Hindsight Experience Replay
This addresses the problem of sparse rewards for reinforcement learning practitioners, particularly in robotics, by providing a method that simplifies training without requiring reward engineering, though it is incremental as it builds on existing off-policy algorithms.
The paper tackles the challenge of sparse rewards in reinforcement learning by introducing Hindsight Experience Replay, which enables sample-efficient learning with binary rewards and eliminates the need for complex reward engineering, as demonstrated in robotic manipulation tasks like pushing, sliding, and pick-and-place where it made training feasible.
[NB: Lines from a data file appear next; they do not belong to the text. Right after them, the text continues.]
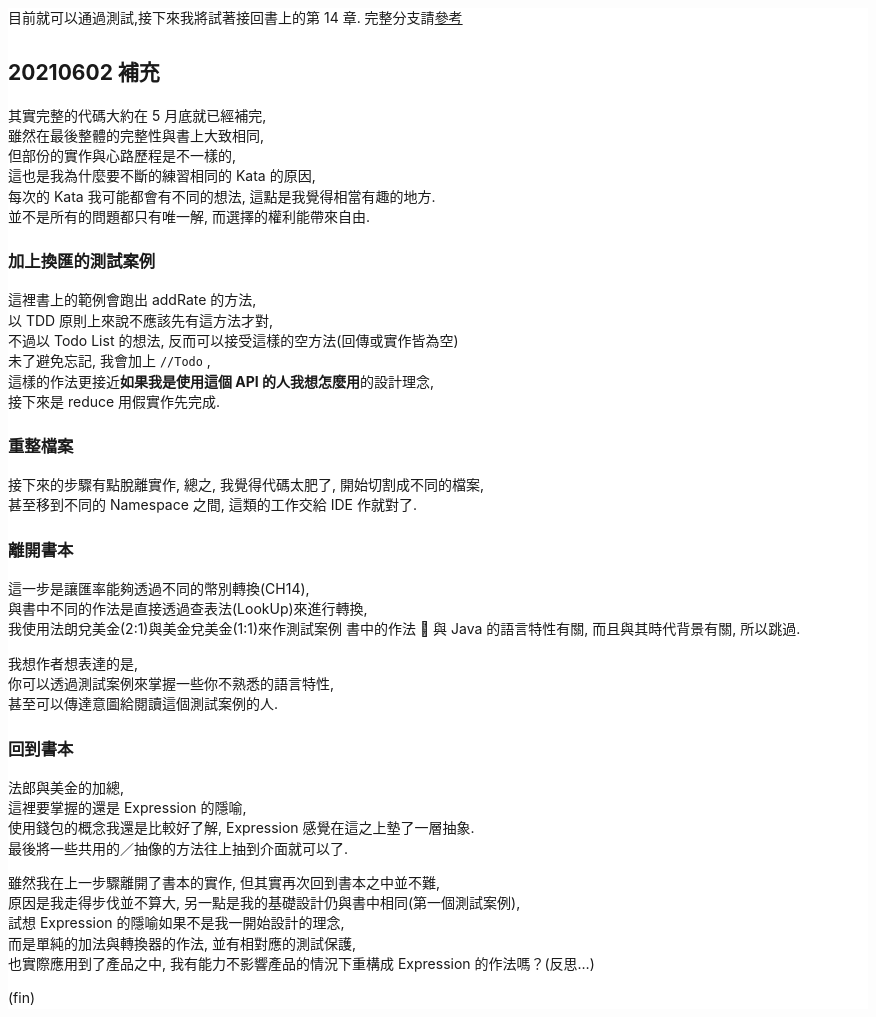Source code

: 目前就可以通過測試,接下來我將試著接回書上的第 14 章.
完整分支請[參考](https://github.com/marsen/Marsen.NetCore.Dojo/pull/36)

## 20210602 補充

其實完整的代碼大約在 5 月底就已經補完,  
雖然在最後整體的完整性與書上大致相同,  
但部份的實作與心路歷程是不一樣的,  
這也是我為什麼要不斷的練習相同的 Kata 的原因,  
每次的 Kata 我可能都會有不同的想法, 這點是我覺得相當有趣的地方.  
並不是所有的問題都只有唯一解, 而選擇的權利能帶來自由.

### 加上換匯的測試案例

這裡書上的範例會跑出 addRate 的方法,  
以 TDD 原則上來說不應該先有這方法才對,  
不過以 Todo List 的想法, 反而可以接受這樣的空方法(回傳或實作皆為空)  
未了避免忘記, 我會加上 `//Todo` ,  
這樣的作法更接近**如果我是使用這個 API 的人我想怎麼用**的設計理念,  
接下來是 reduce 用假實作先完成.

### 重整檔案

接下來的步驟有點脫離實作, 總之, 我覺得代碼太肥了, 開始切割成不同的檔案,  
甚至移到不同的 Namespace 之間, 這類的工作交給 IDE 作就對了.

### 離開書本

這一步是讓匯率能夠透過不同的幣別轉換(CH14),  
與書中不同的作法是直接透過查表法(LookUp)來進行轉換,  
我使用法朗兌美金(2:1)與美金兌美金(1:1)來作測試案例
書中的作法  與 Java 的語言特性有關, 而且與其時代背景有關, 所以跳過.

我想作者想表達的是,  
你可以透過測試案例來掌握一些你不熟悉的語言特性,  
甚至可以傳達意圖給閱讀這個測試案例的人.

### 回到書本

法郎與美金的加總,  
這裡要掌握的還是 Expression 的隱喻,  
使用錢包的概念我還是比較好了解, Expression 感覺在這之上墊了一層抽象.  
最後將一些共用的／抽像的方法往上抽到介面就可以了.

雖然我在上一步驟離開了書本的實作, 但其實再次回到書本之中並不難,  
原因是我走得步伐並不算大, 另一點是我的基礎設計仍與書中相同(第一個測試案例),  
試想 Expression 的隱喻如果不是我一開始設計的理念,  
而是單純的加法與轉換器的作法, 並有相對應的測試保護,  
也實際應用到了產品之中, 我有能力不影響產品的情況下重構成 Expression 的作法嗎？(反思…)

(fin)
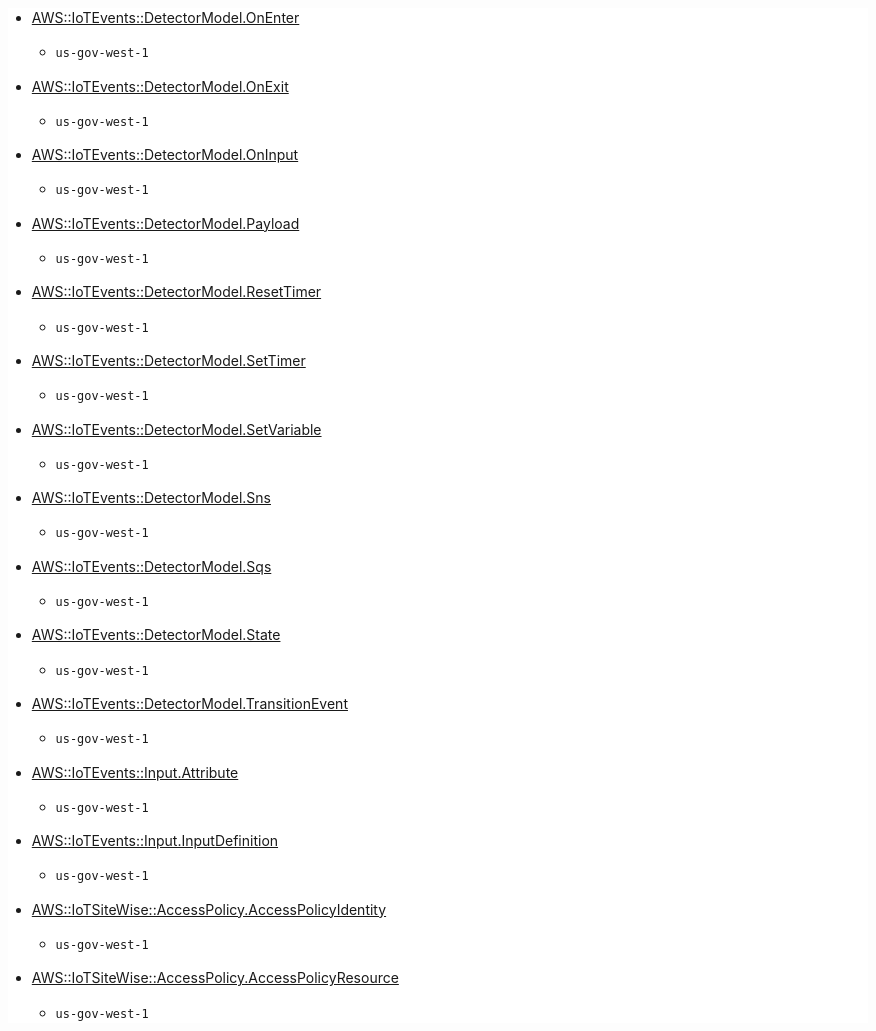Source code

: - [AWS::IoTEvents::DetectorModel.OnEnter](http://docs.aws.amazon.com/AWSCloudFormation/latest/UserGuide/aws-properties-iotevents-detectormodel-onenter.html)
  - `us-gov-west-1`

- [AWS::IoTEvents::DetectorModel.OnExit](http://docs.aws.amazon.com/AWSCloudFormation/latest/UserGuide/aws-properties-iotevents-detectormodel-onexit.html)
  - `us-gov-west-1`

- [AWS::IoTEvents::DetectorModel.OnInput](http://docs.aws.amazon.com/AWSCloudFormation/latest/UserGuide/aws-properties-iotevents-detectormodel-oninput.html)
  - `us-gov-west-1`

- [AWS::IoTEvents::DetectorModel.Payload](http://docs.aws.amazon.com/AWSCloudFormation/latest/UserGuide/aws-properties-iotevents-detectormodel-payload.html)
  - `us-gov-west-1`

- [AWS::IoTEvents::DetectorModel.ResetTimer](http://docs.aws.amazon.com/AWSCloudFormation/latest/UserGuide/aws-properties-iotevents-detectormodel-resettimer.html)
  - `us-gov-west-1`

- [AWS::IoTEvents::DetectorModel.SetTimer](http://docs.aws.amazon.com/AWSCloudFormation/latest/UserGuide/aws-properties-iotevents-detectormodel-settimer.html)
  - `us-gov-west-1`

- [AWS::IoTEvents::DetectorModel.SetVariable](http://docs.aws.amazon.com/AWSCloudFormation/latest/UserGuide/aws-properties-iotevents-detectormodel-setvariable.html)
  - `us-gov-west-1`

- [AWS::IoTEvents::DetectorModel.Sns](http://docs.aws.amazon.com/AWSCloudFormation/latest/UserGuide/aws-properties-iotevents-detectormodel-sns.html)
  - `us-gov-west-1`

- [AWS::IoTEvents::DetectorModel.Sqs](http://docs.aws.amazon.com/AWSCloudFormation/latest/UserGuide/aws-properties-iotevents-detectormodel-sqs.html)
  - `us-gov-west-1`

- [AWS::IoTEvents::DetectorModel.State](http://docs.aws.amazon.com/AWSCloudFormation/latest/UserGuide/aws-properties-iotevents-detectormodel-state.html)
  - `us-gov-west-1`

- [AWS::IoTEvents::DetectorModel.TransitionEvent](http://docs.aws.amazon.com/AWSCloudFormation/latest/UserGuide/aws-properties-iotevents-detectormodel-transitionevent.html)
  - `us-gov-west-1`

- [AWS::IoTEvents::Input.Attribute](http://docs.aws.amazon.com/AWSCloudFormation/latest/UserGuide/aws-properties-iotevents-input-attribute.html)
  - `us-gov-west-1`

- [AWS::IoTEvents::Input.InputDefinition](http://docs.aws.amazon.com/AWSCloudFormation/latest/UserGuide/aws-properties-iotevents-input-inputdefinition.html)
  - `us-gov-west-1`

- [AWS::IoTSiteWise::AccessPolicy.AccessPolicyIdentity](http://docs.aws.amazon.com/AWSCloudFormation/latest/UserGuide/aws-properties-iotsitewise-accesspolicy-accesspolicyidentity.html)
  - `us-gov-west-1`

- [AWS::IoTSiteWise::AccessPolicy.AccessPolicyResource](http://docs.aws.amazon.com/AWSCloudFormation/latest/UserGuide/aws-properties-iotsitewise-accesspolicy-accesspolicyresource.html)
  - `us-gov-west-1`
Dealing with sparse rewards is one of the biggest challenges in Reinforcement Learning (RL). We present a novel technique called Hindsight Experience Replay which allows sample-efficient learning from rewards which are sparse and binary and therefore avoid the need for complicated reward engineering. It can be combined with an arbitrary off-policy RL algorithm and may be seen as a form of implicit curriculum. We demonstrate our approach on the task of manipulating objects with a robotic arm. In particular, we run experiments on three different tasks: pushing, sliding, and pick-and-place, in each case using only binary rewards indicating whether or not the task is completed. Our ablation studies show that Hindsight Experience Replay is a crucial ingredient which makes training possible in these challenging environments. We show that our policies trained on a physics simulation can be deployed on a physical robot and successfully complete the task.